Bykhav was mentioned for the first time in the fourteenth century sources. Bykhav was the center of goods of the Lithuanian Grand Hetman Jan Karol Chodkiewicz.
Thanks to him, from 1590 to 1619, a castle was constructed on the high bank of the Dnieper River. This castle became one of the most powerful fortresses in the east of the Rzeczpospolita. From 1621, the castle became the property of the Lithuanian Grand Hetman Lew Sapieha, who extended it. Also at that time, town fortifications were built. In 1648, during the Khmelnytsky Uprising, the castle resisted the Cossacks commanded by Harkusza. From 1654 to 1655, for 11 months, it was besieged by the Cossack Ataman Iwan Zołotareńka.
In 1659, the Muscovite army captured the fortress, yet already during the winter of 1660–1661, hetman Stefan Czarnecki recaptured the castle. From 1703, the castles became the property of the Grand Hetman of the Crown Kazimierz Sapieha. At the beginning of the eighteenth century and then again in the nineteenth century, the castle was remodeled in the style of a brick-built Baroque mansion.
In 1772, after the first partition of Poland, Bykhav was annexed into the Russian Empire. The town administratively belonged to Starobychowski County[1.1]. From 1919, the town became a part of the Byelorussian Soviet Socialist Republic.

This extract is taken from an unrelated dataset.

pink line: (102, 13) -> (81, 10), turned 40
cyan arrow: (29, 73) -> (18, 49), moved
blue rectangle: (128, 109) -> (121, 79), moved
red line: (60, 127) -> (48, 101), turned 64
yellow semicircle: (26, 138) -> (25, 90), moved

Since 1991, after the collapse of the Soviet Union, Bykhav has been located within the borders of independent Belarus. To the present day, of the original castle, the main trunk of the palace and defensive walls, as well as the old barracks and an angular tower, have survived. Nowadays, the castle is being used by an industrial plant.
- [1.1] Bychów, w: Słownik geograficzny Królestwa Polskiego i innych krajów słowiańskich, volume 1, red. F. Sulimierski, W. Walewski, Warsaw 1880, p. 489.